To give you an idea, you can choose how to shoot the footage depending on what you have. Here are five really cool options to consider when video producing concert footage.

1. Make Use of a Tripod


Although considered the easiest or the “laziest” way to shoot concert footage, there’s no denying that using a tripod makes everything convenient. A tripod shot is great for long stretches of musical performance – think high school talent shows or acoustic musical performances.


While it may not make for the most creative or even stylish way of shooting, it can work if you want to document the show for review purposes or anything like that. If you want to present the video later on, you might want to do something a little more pleasing, in terms of style.

2. Go Single Take


The great thing with the single-take shooting style is that even if this is so simple, it looks fun, spontaneous and creative. The idea of a single take video is to take one camera and shoot the footage in one go.

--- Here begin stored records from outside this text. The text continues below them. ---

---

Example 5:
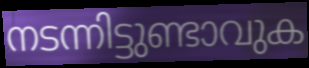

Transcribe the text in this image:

നടന്നിട്ടുണ്ടാവുക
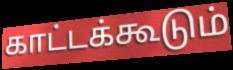
காட்டக்கூடும்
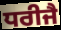
ਧਰੀਜੈ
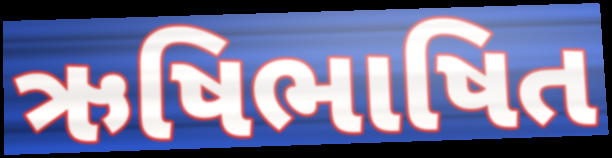
ઋષિભાષિત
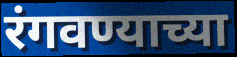
रंगवण्याच्या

You start shooting from the start and then move your camera around the band or musicians, highlighting the performers while focusing in or out.


Another approach is what they call a “La Blogostheque” style wherein you use a handheld camera and you show yourself arriving at the concert or entering the venue leading up to the performance then recording it. It’s a beautiful way of capturing a fun gig.

3. Shooting Work On Stage


With beautiful compact action cameras available today, you can now shoot concert footage while on stage. If you’re one of the musicians or know someone personally from the band, adding small cameras for POV shots would look amazing. Shooting footage this way looks professional and gives you plenty of options when it comes to editing.

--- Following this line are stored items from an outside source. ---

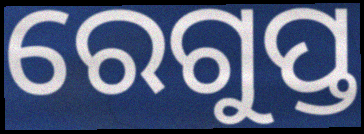
ରେଗୁପ୍ତ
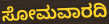
ಸೋಮವಾರದಿ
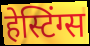
हेस्टिंग्स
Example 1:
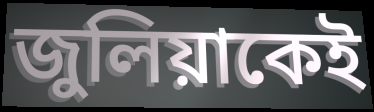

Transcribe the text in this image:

জুলিয়াকেই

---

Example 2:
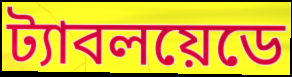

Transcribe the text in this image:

ট্যাবলয়েডে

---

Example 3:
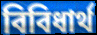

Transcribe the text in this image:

বিবিধার্থ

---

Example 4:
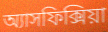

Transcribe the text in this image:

অ্যাসফিক্সিয়া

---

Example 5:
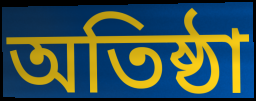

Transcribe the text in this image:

অতিষ্ঠা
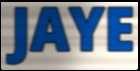
JAYE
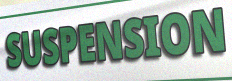
SUSPENSION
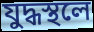
যুদ্ধস্থলে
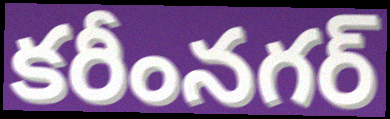
కరీంనగర్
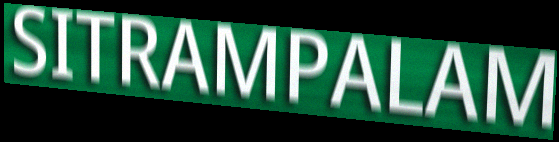
SITRAMPALAM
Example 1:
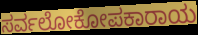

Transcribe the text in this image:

ಸರ್ವಲೋಕೋಪಕಾರಾಯ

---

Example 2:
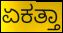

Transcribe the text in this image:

ಏಕತ್ತಾ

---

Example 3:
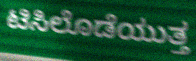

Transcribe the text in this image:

ಟಿಸಿಲೊಡೆಯುತ್ತ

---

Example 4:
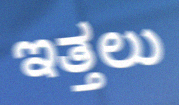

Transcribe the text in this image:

ಇತ್ತಲು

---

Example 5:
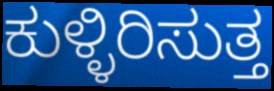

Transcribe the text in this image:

ಕುಳ್ಳಿರಿಸುತ್ತ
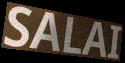
SALAI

If you have an option to use multiple cameras, give each band member a camera. Attach it to their guitars or their body so it can be static. Again, this gives you plenty of great options in cinematography, while letting you use various camera tricks, reveals and rack focuses.

4. Point of View Band Member Footage


As mentioned earlier, POV shots are perfect for an active musical performance.Action cameras may not have super high quality but they make for great shots and are practical for filming. Rock bands today love using sports kits or head mounts as they play on stage, giving their fans a unique experience during a gig or performance.

5. Get Creative with Social Media


If you attend concerts, chances are, you’ll see more cellphones in the air than people enjoying the concert directly. Love it or hate it, it’s how people consume things nowadays.


As a filmmaker or video creator, you can use this to your advantage. What you can do is track down smartphone recordings of the same show or concert and incorporate it into your editing. It can work as a stylistic break for your video. You can also have someone you know record the concert or parts of it using their smartphone and use that. Another option is to edit your footage to make it seem as if you took the footage from your phone. There are also stock footage performances you can use to liven up your editing.


Video producing or shooting a concert or performance can be exciting. It’s a great way to showcase your skill in capturing movement and sound in your videos. Test out which type of shots work best for you as well as your client, and always make sure that the end result is something you and your client are happy with.